Thanks to a typically smart-arsed letter to The Guardian, we can establish that if Mr Pitney spent eight hours in his motel room (although not necessarily sleeping) he was around 16 driving hours from home. If we assume that he would have averaged 60 mph (the 55mph limit not being introduced until the Seventies’ oil crisis) that puts him some 950 miles from Tulsa.
Obviously, the permutations are many. But one compelling fact convinces me that the mystery has been solved. Smack on that 950-mile circumference is the border town of El Paso in Texas. This place has previous.
Remember the Marty Robbins’ song about the town, wherein a young cowboy bewitched by a beautiful Mexican girl in Rose’s cantina kills a love rival before being fatally shot himself? Could it be that Mr Pitney fell for the self-same charms of the whirling Felina?
No wonder he could never, ever go home again, the dirty dog.
I DON’T understand why there’s such a big debate over Mr Blah’s sudden realisation that nuclear power stations are the only way to fuel this country in the future. It’s probably the most sensible thing he’s said since 1997.
Consider this: to provide the same power as one nuclear plant it would require 2,400 wind turbines the size of the London Eye. I’ve got one of those daft windmills near me and all it does is generate enough energy to turn the light on in my fridge when I go for a fresh beer.
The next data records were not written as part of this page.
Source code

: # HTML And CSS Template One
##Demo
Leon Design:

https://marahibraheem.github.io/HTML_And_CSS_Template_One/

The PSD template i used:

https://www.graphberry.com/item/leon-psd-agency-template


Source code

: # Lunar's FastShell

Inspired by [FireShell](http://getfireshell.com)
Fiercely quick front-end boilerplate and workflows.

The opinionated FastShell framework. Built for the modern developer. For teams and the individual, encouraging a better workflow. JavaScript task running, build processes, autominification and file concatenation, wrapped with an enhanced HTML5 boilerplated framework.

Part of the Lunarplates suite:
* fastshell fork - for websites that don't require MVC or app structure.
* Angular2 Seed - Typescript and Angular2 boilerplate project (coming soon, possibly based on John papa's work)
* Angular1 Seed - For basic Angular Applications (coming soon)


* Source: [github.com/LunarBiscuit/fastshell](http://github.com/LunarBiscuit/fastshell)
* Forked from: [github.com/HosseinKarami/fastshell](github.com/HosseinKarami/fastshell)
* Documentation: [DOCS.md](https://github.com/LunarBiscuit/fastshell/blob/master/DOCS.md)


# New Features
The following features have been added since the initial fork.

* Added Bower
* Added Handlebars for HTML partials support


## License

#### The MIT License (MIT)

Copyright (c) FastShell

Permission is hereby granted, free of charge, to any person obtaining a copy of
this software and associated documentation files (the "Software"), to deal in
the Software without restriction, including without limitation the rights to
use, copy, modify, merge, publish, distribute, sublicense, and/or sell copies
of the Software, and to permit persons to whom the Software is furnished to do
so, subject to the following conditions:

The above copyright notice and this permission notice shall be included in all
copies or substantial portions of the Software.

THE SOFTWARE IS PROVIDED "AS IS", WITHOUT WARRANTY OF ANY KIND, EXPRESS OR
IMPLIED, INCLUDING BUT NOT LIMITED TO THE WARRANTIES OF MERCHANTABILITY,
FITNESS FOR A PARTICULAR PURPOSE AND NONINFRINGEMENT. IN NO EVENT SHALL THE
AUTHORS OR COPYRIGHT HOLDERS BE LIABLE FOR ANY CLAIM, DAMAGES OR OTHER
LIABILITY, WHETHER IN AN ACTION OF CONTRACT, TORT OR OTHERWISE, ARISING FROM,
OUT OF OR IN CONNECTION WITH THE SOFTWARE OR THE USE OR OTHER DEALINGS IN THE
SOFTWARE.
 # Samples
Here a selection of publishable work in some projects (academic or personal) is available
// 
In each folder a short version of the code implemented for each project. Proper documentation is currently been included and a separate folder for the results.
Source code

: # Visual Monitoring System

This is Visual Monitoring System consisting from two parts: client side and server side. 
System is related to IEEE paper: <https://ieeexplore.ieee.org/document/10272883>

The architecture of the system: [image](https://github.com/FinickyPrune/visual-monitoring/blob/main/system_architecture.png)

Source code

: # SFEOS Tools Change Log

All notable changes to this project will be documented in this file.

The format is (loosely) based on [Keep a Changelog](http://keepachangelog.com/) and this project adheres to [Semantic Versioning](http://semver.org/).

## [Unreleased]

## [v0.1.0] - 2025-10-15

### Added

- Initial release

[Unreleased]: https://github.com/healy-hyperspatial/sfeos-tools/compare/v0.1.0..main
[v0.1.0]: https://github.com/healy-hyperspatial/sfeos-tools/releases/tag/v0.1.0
So all we need to do now is make sure that we build the new generation of nuclear power stations somewhere sensible. Scotland, or the Isle of Man, springs to mind.
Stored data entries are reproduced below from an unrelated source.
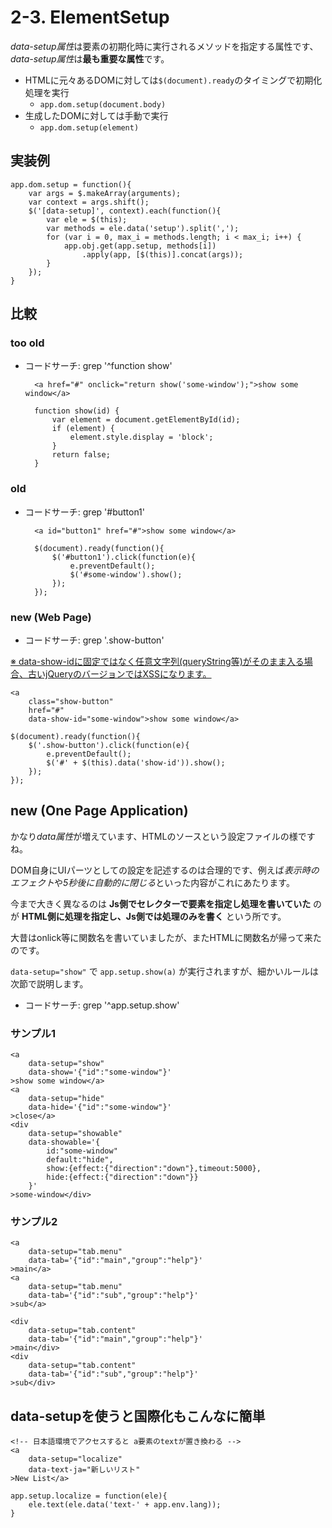 # 2-3. ElementSetup

*data-setup属性*は要素の初期化時に実行されるメソッドを指定する属性です、*data-setup属性*は**最も重要な属性**です。

- HTMLに元々あるDOMに対しては`$(document).ready`のタイミングで初期化処理を実行
    - `app.dom.setup(document.body)`
- 生成したDOMに対しては手動で実行
    - `app.dom.setup(element)`

## 実装例

    app.dom.setup = function(){
        var args = $.makeArray(arguments);
        var context = args.shift();
        $('[data-setup]', context).each(function(){
            var ele = $(this);
            var methods = ele.data('setup').split(',');
            for (var i = 0, max_i = methods.length; i < max_i; i++) {
                app.obj.get(app.setup, methods[i])
                    .apply(app, [$(this)].concat(args));
            }
        });
    }

## 比較

### too old

- コードサーチ: grep '^function show'

        <a href="#" onclick="return show('some-window');">show some window</a>

        function show(id) {
            var element = document.getElementById(id);
            if (element) {
                element.style.display = 'block';
            }
            return false;
        }

### old

- コードサーチ: grep '#button1'

        <a id="button1" href="#">show some window</a>

        $(document).ready(function(){
            $('#button1').click(function(e){
                e.preventDefault();
                $('#some-window').show();
            });
        });

### new (Web Page)

- コードサーチ: grep '.show-button'

<ins>※ data-show-idに固定ではなく任意文字列(queryString等)がそのまま入る場合、古いjQueryのバージョンではXSSになります。</ins>

    <a
        class="show-button"
        href="#"
        data-show-id="some-window">show some window</a>

    $(document).ready(function(){
        $('.show-button').click(function(e){
            e.preventDefault();
            $('#' + $(this).data('show-id')).show();
        });
    });

## new (One Page Application)

かなり*data属性*が増えています、HTMLのソースという設定ファイルの様ですね。

DOM自身にUIパーツとしての設定を記述するのは合理的です、例えば*表示時のエフェクト*や*5秒後に自動的に閉じる*といった内容がこれにあたります。

今まで大きく異なるのは **Js側でセレクターで要素を指定し処理を書いていた** のが **HTML側に処理を指定し、Js側では処理のみを書く** という所です。

大昔はonlick等に関数名を書いていましたが、またHTMLに関数名が帰って来たのです。

`data-setup="show"` で `app.setup.show(a)` が実行されますが、細かいルールは次節で説明します。

- コードサーチ: grep '^app.setup.show'

### サンプル1

    <a
        data-setup="show"
        data-show='{"id":"some-window"}'
    >show some window</a>
    <a
        data-setup="hide"
        data-hide='{"id":"some-window"}'
    >close</a>
    <div
        data-setup="showable"
        data-showable='{
            id:"some-window"
            default:"hide",
            show:{effect:{"direction":"down"},timeout:5000},
            hide:{effect:{"direction":"down"}}
        }'
    >some-window</div>

### サンプル2

    <a
        data-setup="tab.menu"
        data-tab='{"id":"main","group":"help"}'
    >main</a>
    <a
        data-setup="tab.menu"
        data-tab='{"id":"sub","group":"help"}'
    >sub</a>

    <div
        data-setup="tab.content"
        data-tab='{"id":"main","group":"help"}'
    >main</div>
    <div
        data-setup="tab.content"
        data-tab='{"id":"sub","group":"help"}'
    >sub</div>

## data-setupを使うと国際化もこんなに簡単

    <!-- 日本語環境でアクセスすると a要素のtextが置き換わる -->
    <a
        data-setup="localize"
        data-text-ja="新しいリスト"
    >New List</a>

    app.setup.localize = function(ele){
        ele.text(ele.data('text-' + app.env.lang));
    }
I TRUST Lady Heather McCartney will forgive the media intrusion if I proffer my sympathies on behalf of the industry that never failed to show up whenever she wanted to publicise one of her seemingly endless, self-aggrandising charitable causes. I also apologise on behalf of the TV crew that followed her and her unfortunate husband into the Arctic wastes to film them bothering baby seals.
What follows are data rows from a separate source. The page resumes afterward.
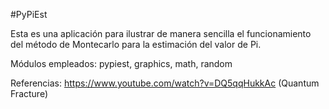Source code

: #PyPiEst

Esta es una aplicación para ilustrar de manera sencilla el funcionamiento del método de Montecarlo para la estimación del valor de Pi.

Módulos empleados: pypiest, graphics, math, random

Referencias: https://www.youtube.com/watch?v=DQ5qqHukkAc (Quantum Fracture)
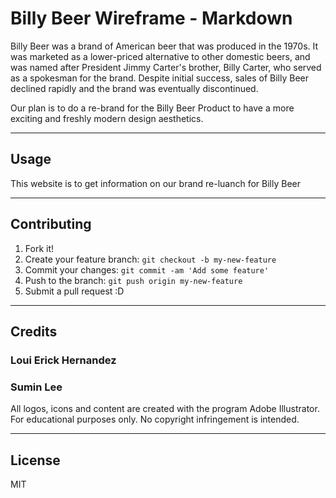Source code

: # Billy Beer Wireframe - Markdown

Billy Beer was a brand of American beer that was produced in the 1970s. It was marketed as a lower-priced alternative to other domestic beers, and was named after President Jimmy Carter's brother, Billy Carter, who served as a spokesman for the brand. Despite initial success, sales of Billy Beer declined rapidly and the brand was eventually discontinued.

Our plan is to do a re-brand for the Billy Beer Product to have a more exciting and freshly modern design aesthetics.

___
## Usage

This website is to get information on our brand re-luanch for Billy Beer
___

## Contributing

1. Fork it!
2. Create your feature branch: `git checkout -b my-new-feature`
3. Commit your changes: `git commit -am 'Add some feature'`
4. Push to the branch: `git push origin my-new-feature`
5. Submit a pull request :D

___
## Credits

### Loui Erick Hernandez
### Sumin Lee

 All logos, icons and content are created with the program Adobe Illustrator.
 For educational purposes only.
 No copyright infringement is intended.
___
## License

MIT

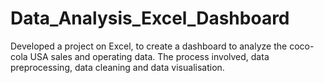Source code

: # Data_Analysis_Excel_Dashboard
Developed a project on Excel, to create a dashboard to analyze the coco-cola USA sales and operating data. The process involved, data preprocessing, data cleaning and data visualisation.

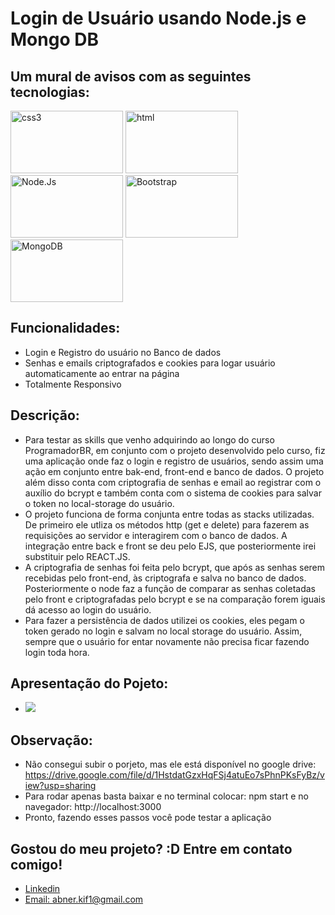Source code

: # Login de Usuário usando Node.js e Mongo DB

## Um mural de avisos com as seguintes tecnologias:
<div style="display=inline-block">
<img alt="css3" src="https://img.shields.io/badge/CSS3-1572B6?style=for-the-badge&logo=css3&logoColor=white" width="180px" height="100px" >
<img alt="html" src="https://img.shields.io/badge/HTML5-E34F26?style=for-the-badge&logo=html5&logoColor=white" width="180px" height="100px" >
<img alt="Node.Js" src="https://img.shields.io/badge/Node.js-43853D?style=for-the-badge&logo=node.js&logoColor=white" width="180px" height="100px" >
 <img alt="Bootstrap" src="https://img.shields.io/badge/Bootstrap-563D7C?style=for-the-badge&logo=bootstrap&logoColor=white" width="180px" height="100px" >
<img src="https://img.shields.io/badge/MongoDB-4EA94B?style=for-the-badge&logo=mongodb&logoColor=white" alt="MongoDB" width="180px" height="100px" >
 </div>

## Funcionalidades:
- Login e Registro do usuário no Banco de dados
- Senhas e emails criptografados e cookies para logar usuário automaticamente ao entrar na página
- Totalmente Responsivo

## Descrição:
- Para testar as skills que venho adquirindo ao longo do curso ProgramadorBR, em conjunto com o projeto desenvolvido pelo curso, fiz uma aplicação onde faz o login e registro de usuários, sendo assim uma ação em conjunto entre bak-end, front-end e banco de dados. O projeto além disso conta com criptografia de senhas e email ao registrar com o auxílio do bcrypt e também conta com o sistema de cookies para salvar o token no local-storage do usuário.
- O projeto funciona de forma conjunta entre todas as stacks utilizadas. De primeiro ele utliza os métodos http (get e delete) para fazerem as requisições ao servidor e interagirem com o banco de dados. A integração entre back e front se deu pelo EJS, que posteriormente irei substituir pelo REACT.JS. 
- A criptografia de senhas foi feita pelo bcrypt, que após as senhas serem recebidas pelo front-end, às criptografa e salva no banco de dados. Posteriormente o node faz a função de comparar as senhas coletadas pelo front e criptografadas pelo bcrypt e se na comparação forem iguais dá acesso ao login do usuário.
- Para fazer a persistência de dados utilizei os cookies, eles pegam o token gerado no login e salvam no local storage do usuário. Assim, sempre que o usuário for entar novamente não precisa ficar fazendo login toda hora.

## Apresentação do Pojeto:
- <img src="./gf.gif">

## Observação:
- Não consegui subir o porjeto, mas ele está disponível no google drive: https://drive.google.com/file/d/1HstdatGzxHqFSj4atuEo7sPhnPKsFyBz/view?usp=sharing
- Para rodar apenas basta baixar e no terminal colocar: npm start e no navegador: http://localhost:3000
- Pronto, fazendo esses passos você pode testar a aplicação

## Gostou do meu projeto? :D Entre em contato comigo! 
- [Linkedin](https://www.linkedin.com/in/abner-santos-b195b8228/) <br/>
- [Email: abner.kif1@gmail.com](mailto:abner.kif1@gmail.com)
“Will you still need me, will you still feed me, when I’m 64?” Clearly not. But at least after Sir Paul’s stumped up a fair portion of his fortune, he’ll be spared that irritating odd-sock-in-the-washing-machine situation.
O The views of Mr Beelzebub are purely personal and do not necessarily reflect the opinions of the Editor or staff of this website, of any fans who really expected the Da Vinci Code film to be as good as the book, of anyone who thinks Arsenal's nutcase German goalkeeper shouldn't have been sent off, or of anyone who doesn't feel a little bit sorry for that sad old trout who claims to be a porn star on Big Brother. Or the frying pan-faced plain girl who wants to be a footballer's wife. Or the gay "sexual terrorist". What's one of those then? A suicide bummer?
4 Comments:
Never mind the Isle of Man or Scotland for the new nuclear power stations. The obvious place is Wales. Signposts to it will be in Welsh, so none of the tree huggers will find their way there to protest. And any nuclear accidents might hasten the appearance of GM sheep without wasting all that money on research.
Never mind Scotland, Wales or the Isle of Mann, the obvious place is Essex! If things to tits-up the prevailing winds will take nasty stuff over to those 'nil-point' Norwegians. (And besides, who would miss Essex?)
Where would you be if you were 24 hours from Tulse Hill..?
If you were 24 hours from Tulse Hill, you'd be back in the 21st Century.